* [WHAT IS NEEDED]
Reproduce the lines of the material from the line with "На севере Армении есть" up to and including the line with "уединения души и мыслей.", with no changes.

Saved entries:
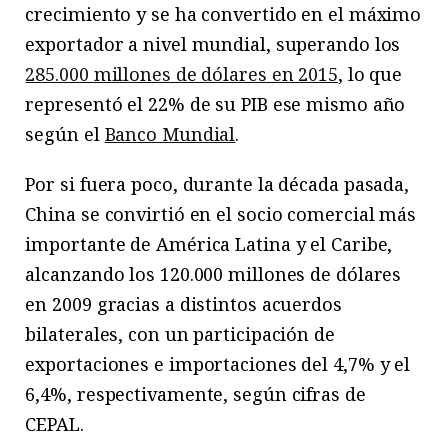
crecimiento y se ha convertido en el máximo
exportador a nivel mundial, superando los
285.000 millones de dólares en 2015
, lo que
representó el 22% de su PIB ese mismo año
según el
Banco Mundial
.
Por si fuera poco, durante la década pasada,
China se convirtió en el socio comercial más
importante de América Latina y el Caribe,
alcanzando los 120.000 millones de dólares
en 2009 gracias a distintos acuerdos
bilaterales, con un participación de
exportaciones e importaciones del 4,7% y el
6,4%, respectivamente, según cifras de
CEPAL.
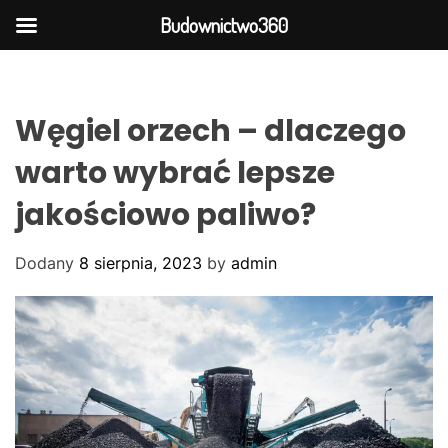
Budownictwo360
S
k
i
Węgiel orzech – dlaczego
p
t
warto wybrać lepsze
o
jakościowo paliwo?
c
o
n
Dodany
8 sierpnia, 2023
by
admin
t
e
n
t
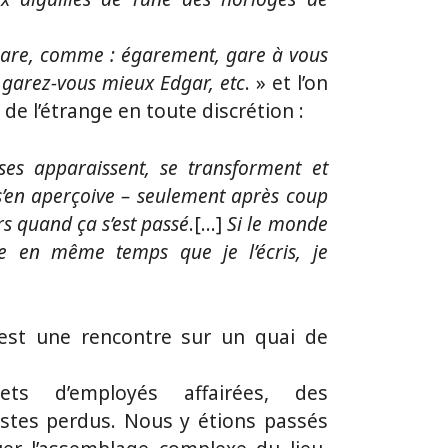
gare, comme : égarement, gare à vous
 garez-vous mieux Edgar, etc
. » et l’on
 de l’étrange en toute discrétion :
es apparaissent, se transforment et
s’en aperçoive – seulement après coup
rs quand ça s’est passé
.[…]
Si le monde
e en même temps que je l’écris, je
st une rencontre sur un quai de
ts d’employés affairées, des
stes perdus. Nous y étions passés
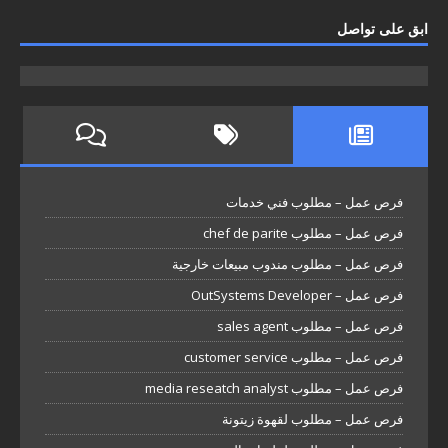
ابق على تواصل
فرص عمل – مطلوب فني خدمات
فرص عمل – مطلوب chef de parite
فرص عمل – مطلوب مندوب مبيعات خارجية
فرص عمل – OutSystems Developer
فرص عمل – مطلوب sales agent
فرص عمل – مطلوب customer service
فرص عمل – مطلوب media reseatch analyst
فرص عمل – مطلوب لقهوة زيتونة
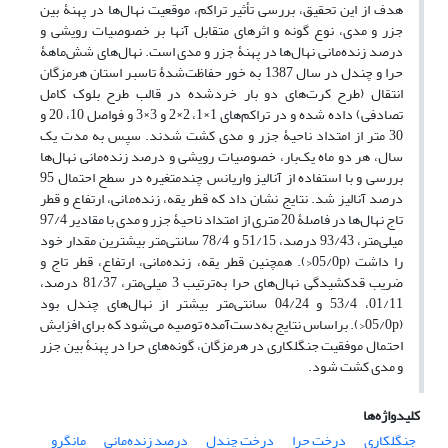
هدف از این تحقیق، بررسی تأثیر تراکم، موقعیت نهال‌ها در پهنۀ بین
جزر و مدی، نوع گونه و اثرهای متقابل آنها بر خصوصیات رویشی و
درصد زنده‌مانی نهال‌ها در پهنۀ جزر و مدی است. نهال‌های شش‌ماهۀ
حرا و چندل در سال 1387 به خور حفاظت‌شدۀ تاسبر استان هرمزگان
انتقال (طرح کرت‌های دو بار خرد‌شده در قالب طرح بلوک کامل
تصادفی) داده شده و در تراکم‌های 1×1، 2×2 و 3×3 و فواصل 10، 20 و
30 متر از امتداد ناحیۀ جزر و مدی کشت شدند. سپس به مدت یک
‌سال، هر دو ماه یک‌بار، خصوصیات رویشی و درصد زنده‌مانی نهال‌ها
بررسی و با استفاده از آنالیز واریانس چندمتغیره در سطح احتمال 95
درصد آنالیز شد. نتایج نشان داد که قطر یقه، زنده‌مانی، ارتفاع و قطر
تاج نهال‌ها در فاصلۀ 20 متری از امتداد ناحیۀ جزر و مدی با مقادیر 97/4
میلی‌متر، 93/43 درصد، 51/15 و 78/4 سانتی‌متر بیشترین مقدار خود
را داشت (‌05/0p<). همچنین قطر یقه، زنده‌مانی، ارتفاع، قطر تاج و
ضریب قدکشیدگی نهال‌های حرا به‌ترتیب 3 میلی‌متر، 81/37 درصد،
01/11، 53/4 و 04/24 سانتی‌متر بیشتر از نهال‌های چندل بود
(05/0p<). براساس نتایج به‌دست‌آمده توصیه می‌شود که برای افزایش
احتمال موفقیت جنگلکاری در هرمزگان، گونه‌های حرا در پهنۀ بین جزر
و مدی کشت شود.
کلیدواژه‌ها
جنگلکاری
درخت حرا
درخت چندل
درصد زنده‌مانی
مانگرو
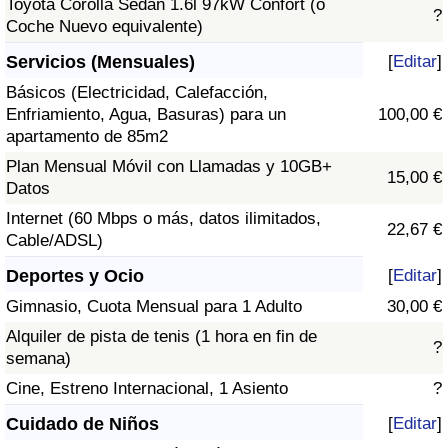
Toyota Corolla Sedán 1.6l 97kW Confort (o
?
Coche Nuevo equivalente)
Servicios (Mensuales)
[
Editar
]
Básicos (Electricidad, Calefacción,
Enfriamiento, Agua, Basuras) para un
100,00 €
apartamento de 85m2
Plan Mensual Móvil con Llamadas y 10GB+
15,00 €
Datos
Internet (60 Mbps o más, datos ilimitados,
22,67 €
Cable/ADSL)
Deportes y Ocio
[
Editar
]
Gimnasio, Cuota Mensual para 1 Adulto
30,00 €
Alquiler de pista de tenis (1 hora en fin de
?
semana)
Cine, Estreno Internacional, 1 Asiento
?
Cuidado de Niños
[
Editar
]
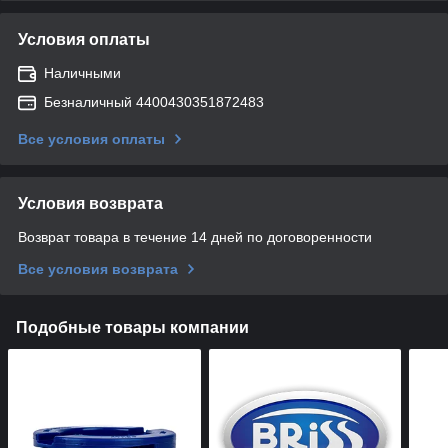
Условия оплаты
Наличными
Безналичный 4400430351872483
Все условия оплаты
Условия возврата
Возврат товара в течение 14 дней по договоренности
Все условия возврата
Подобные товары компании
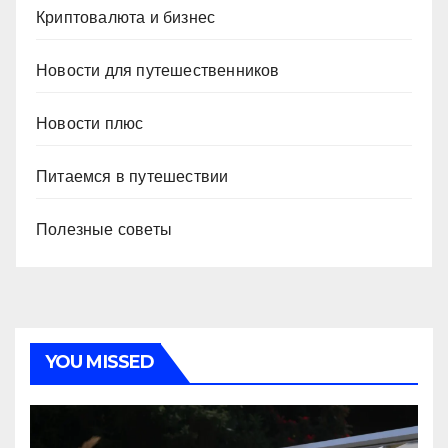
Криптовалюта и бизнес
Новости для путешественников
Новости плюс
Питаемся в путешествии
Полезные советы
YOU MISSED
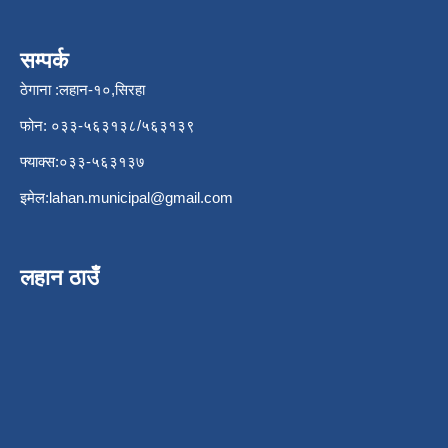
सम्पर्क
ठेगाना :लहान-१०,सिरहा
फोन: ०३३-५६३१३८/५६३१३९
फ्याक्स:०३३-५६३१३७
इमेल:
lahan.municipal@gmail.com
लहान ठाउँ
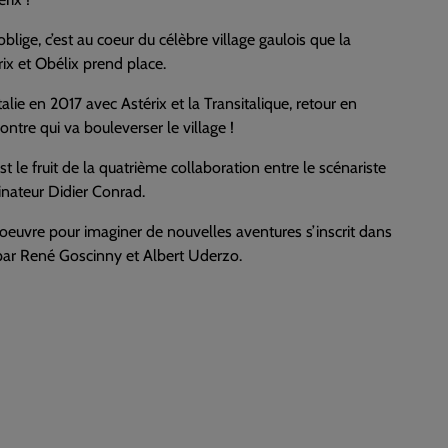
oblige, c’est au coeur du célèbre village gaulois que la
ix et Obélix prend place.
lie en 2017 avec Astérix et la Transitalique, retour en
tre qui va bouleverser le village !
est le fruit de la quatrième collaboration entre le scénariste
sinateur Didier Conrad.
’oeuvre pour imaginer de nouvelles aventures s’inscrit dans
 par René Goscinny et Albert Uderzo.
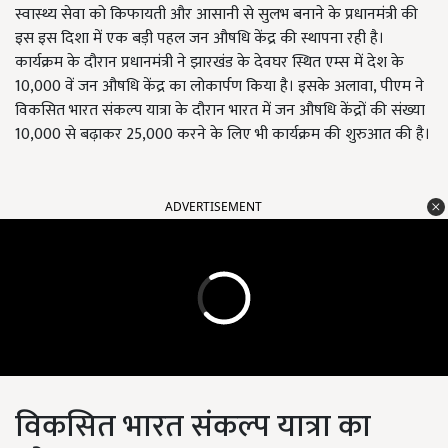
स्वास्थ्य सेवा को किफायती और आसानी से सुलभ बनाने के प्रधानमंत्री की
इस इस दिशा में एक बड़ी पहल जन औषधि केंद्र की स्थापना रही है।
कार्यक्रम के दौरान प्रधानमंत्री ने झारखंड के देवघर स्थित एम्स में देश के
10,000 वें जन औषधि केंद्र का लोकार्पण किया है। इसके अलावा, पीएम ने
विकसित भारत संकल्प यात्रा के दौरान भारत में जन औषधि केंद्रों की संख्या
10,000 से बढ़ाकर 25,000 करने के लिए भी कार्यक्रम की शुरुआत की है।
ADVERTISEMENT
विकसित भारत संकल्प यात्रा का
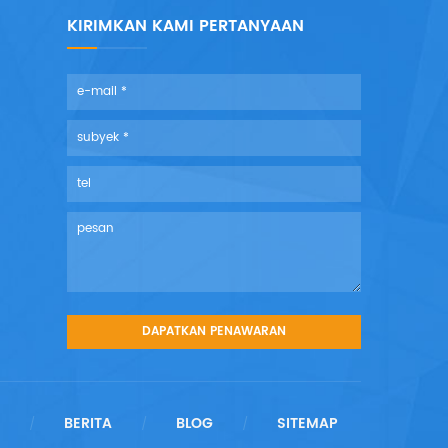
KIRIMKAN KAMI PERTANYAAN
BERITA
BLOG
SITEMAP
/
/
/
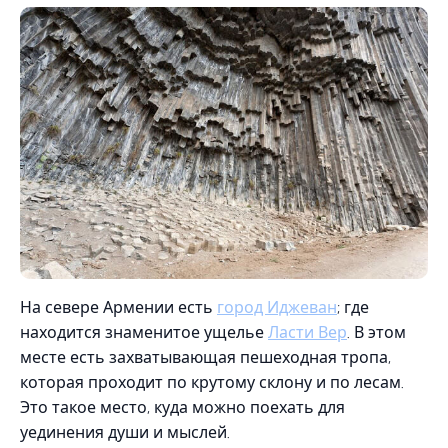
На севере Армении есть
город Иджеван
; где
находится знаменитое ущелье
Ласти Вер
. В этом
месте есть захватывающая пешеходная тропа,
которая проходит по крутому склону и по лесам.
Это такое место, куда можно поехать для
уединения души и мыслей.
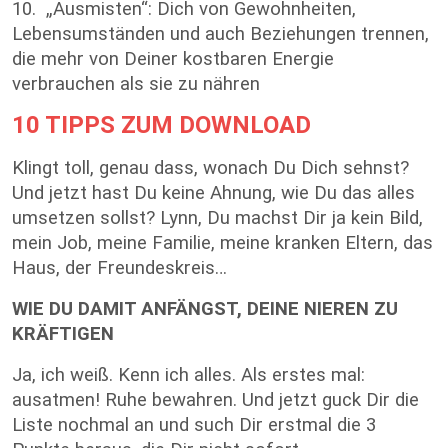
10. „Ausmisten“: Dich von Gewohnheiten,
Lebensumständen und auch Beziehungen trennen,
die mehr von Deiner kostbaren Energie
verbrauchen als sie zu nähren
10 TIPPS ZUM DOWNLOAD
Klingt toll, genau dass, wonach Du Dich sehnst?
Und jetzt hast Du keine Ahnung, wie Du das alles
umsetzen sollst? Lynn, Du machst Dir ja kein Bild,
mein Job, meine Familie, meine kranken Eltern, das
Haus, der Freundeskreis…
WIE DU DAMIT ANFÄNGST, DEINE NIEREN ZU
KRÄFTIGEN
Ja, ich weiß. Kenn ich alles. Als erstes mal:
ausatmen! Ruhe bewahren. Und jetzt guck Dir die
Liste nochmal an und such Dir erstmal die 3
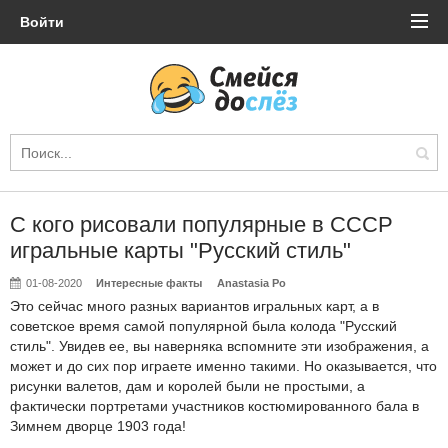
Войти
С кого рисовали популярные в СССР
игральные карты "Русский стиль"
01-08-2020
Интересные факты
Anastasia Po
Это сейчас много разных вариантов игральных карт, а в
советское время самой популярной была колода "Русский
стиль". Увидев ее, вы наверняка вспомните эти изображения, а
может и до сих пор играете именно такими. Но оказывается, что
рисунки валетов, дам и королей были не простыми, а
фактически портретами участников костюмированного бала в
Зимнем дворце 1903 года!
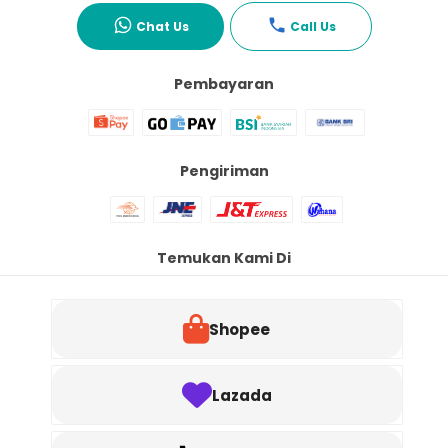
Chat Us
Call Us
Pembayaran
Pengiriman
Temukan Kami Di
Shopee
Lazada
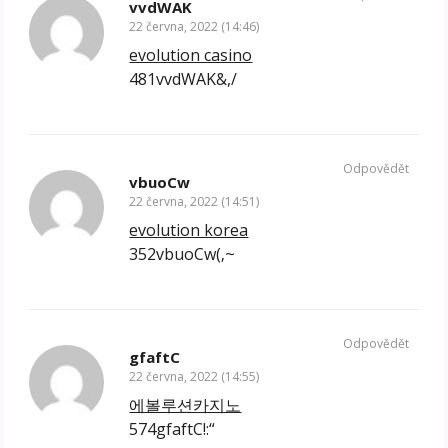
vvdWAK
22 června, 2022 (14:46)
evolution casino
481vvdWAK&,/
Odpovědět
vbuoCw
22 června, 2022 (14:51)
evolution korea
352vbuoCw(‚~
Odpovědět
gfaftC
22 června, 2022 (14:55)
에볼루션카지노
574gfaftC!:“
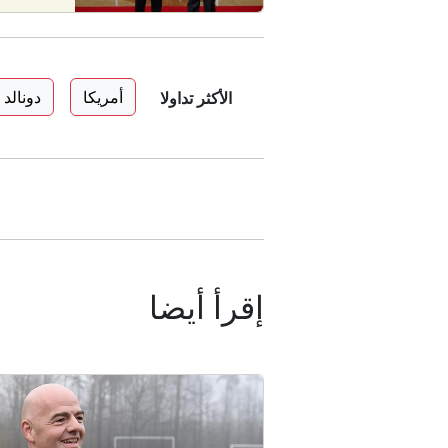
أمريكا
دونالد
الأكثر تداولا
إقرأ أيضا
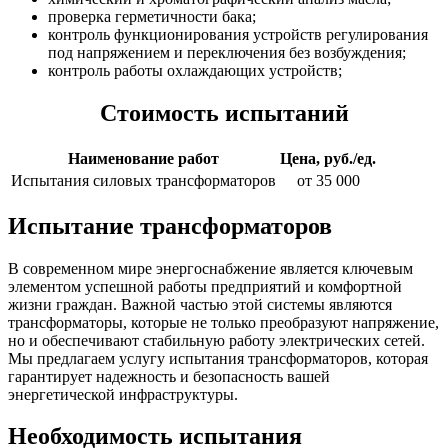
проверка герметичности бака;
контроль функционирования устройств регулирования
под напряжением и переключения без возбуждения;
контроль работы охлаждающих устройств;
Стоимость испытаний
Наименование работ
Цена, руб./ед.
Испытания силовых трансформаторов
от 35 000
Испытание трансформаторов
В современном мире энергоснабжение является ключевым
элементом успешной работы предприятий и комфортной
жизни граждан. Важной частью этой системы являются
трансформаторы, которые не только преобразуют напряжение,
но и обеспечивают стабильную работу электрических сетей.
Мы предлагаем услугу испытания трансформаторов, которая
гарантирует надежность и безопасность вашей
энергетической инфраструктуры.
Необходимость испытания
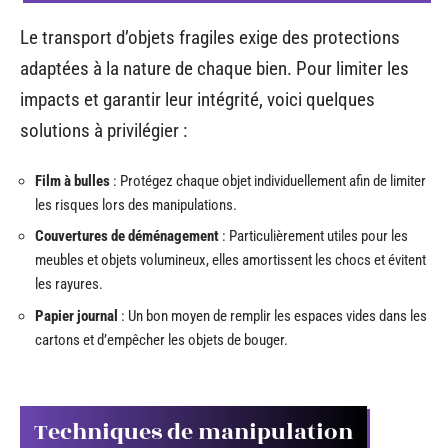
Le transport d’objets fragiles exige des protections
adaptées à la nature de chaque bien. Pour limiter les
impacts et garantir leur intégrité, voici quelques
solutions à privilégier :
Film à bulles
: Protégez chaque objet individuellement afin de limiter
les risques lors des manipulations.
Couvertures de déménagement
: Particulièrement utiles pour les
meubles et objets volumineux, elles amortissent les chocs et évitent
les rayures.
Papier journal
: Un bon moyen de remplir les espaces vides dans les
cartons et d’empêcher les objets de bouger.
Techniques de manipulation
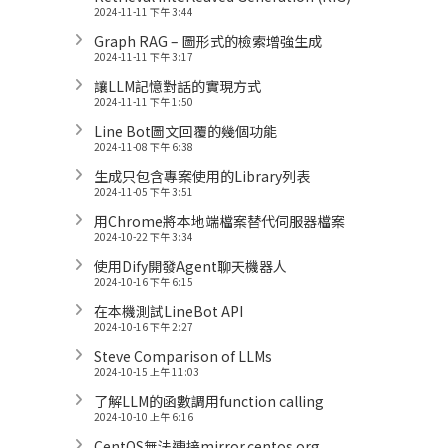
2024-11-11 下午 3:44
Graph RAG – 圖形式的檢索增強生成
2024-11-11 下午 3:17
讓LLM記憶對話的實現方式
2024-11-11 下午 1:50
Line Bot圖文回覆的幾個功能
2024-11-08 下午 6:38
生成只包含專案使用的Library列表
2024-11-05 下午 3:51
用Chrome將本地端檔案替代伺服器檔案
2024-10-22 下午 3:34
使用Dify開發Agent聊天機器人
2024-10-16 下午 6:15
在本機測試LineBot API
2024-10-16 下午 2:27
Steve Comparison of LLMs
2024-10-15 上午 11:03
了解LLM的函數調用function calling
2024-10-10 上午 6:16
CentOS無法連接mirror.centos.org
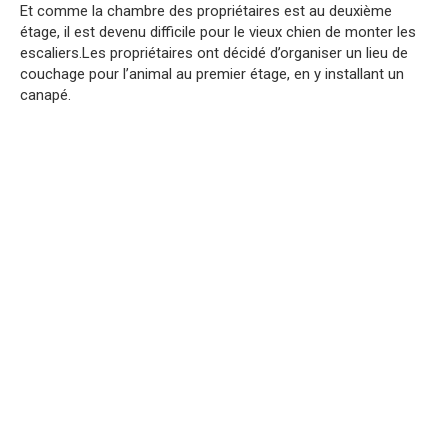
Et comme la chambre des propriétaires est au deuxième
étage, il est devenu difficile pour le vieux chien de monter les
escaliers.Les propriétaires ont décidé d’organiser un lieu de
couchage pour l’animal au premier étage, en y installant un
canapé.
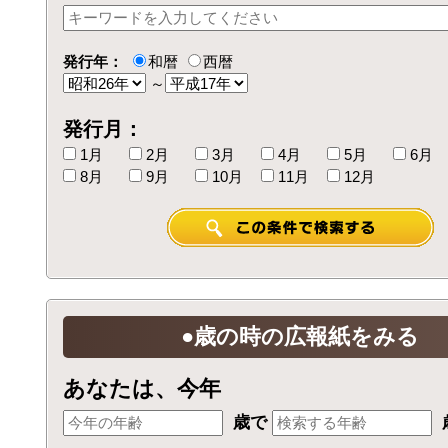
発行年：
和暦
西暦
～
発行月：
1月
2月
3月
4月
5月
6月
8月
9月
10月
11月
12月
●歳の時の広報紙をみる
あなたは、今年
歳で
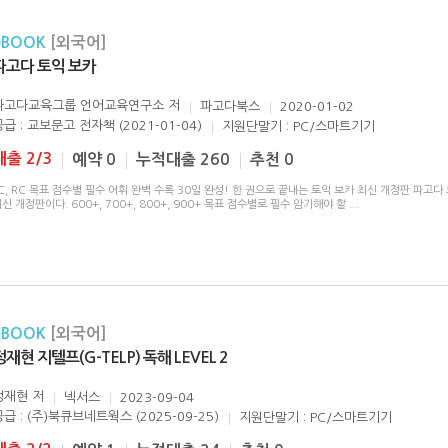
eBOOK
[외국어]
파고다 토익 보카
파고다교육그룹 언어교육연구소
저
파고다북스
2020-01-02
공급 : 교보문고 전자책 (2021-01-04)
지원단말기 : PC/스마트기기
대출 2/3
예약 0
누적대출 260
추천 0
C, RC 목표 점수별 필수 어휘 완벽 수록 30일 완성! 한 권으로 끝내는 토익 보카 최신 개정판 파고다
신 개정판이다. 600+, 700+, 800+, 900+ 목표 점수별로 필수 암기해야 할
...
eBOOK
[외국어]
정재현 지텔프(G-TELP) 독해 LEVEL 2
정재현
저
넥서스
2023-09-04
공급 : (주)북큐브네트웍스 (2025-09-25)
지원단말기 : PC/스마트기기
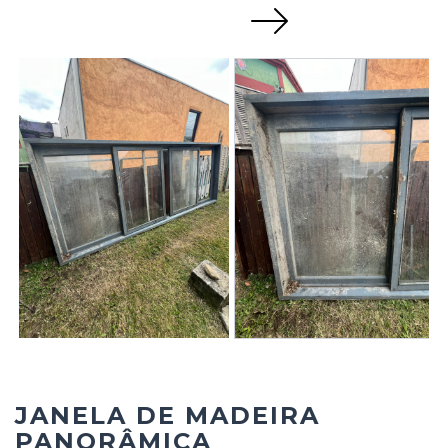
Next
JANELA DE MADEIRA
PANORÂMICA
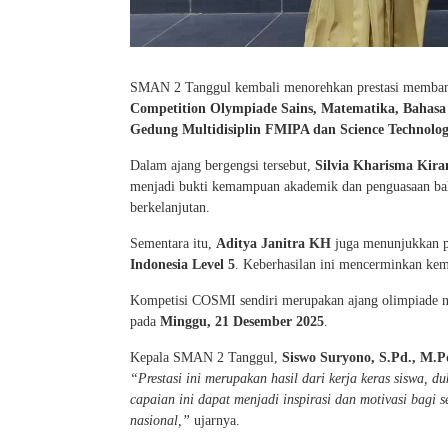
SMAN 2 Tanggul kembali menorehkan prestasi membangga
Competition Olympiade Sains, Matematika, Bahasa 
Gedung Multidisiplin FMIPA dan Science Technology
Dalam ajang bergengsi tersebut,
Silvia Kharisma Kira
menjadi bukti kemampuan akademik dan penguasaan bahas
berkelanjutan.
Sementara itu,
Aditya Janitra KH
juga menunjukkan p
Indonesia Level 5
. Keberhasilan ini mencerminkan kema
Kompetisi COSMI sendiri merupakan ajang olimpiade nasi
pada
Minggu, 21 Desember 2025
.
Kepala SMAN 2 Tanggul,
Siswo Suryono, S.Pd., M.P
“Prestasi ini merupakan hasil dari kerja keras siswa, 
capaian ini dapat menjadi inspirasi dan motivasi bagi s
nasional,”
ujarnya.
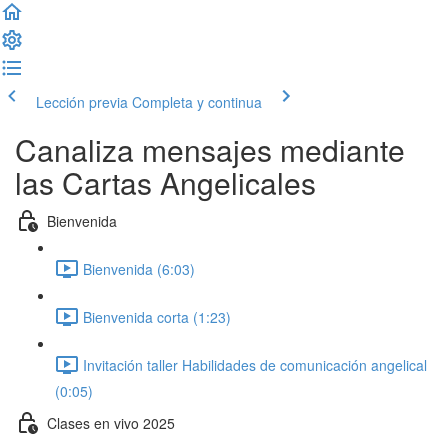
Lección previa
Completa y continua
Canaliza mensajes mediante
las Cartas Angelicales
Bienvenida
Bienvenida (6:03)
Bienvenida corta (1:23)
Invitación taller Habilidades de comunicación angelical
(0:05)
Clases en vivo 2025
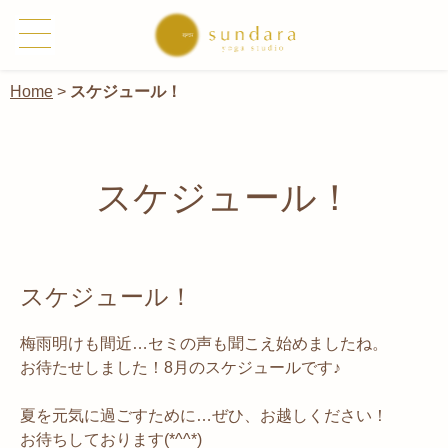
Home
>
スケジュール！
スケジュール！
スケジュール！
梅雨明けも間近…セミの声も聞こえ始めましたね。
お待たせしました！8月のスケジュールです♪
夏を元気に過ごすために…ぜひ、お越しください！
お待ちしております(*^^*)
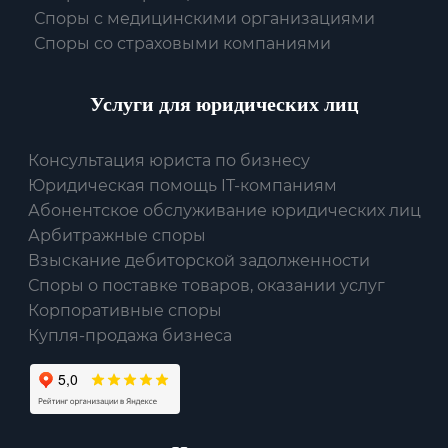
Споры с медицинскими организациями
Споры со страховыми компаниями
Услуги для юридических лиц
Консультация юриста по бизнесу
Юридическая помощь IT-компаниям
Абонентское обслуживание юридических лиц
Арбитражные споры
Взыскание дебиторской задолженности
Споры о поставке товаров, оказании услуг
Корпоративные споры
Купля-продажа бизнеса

* [SOLUTION TO THE PROBLEM]
На севере Армении есть
город Иджеван
; где
находится знаменитое ущелье
Ласти Вер
. В этом
месте есть захватывающая пешеходная тропа,
которая проходит по крутому склону и по лесам.
Это такое место, куда можно поехать для
уединения души и мыслей.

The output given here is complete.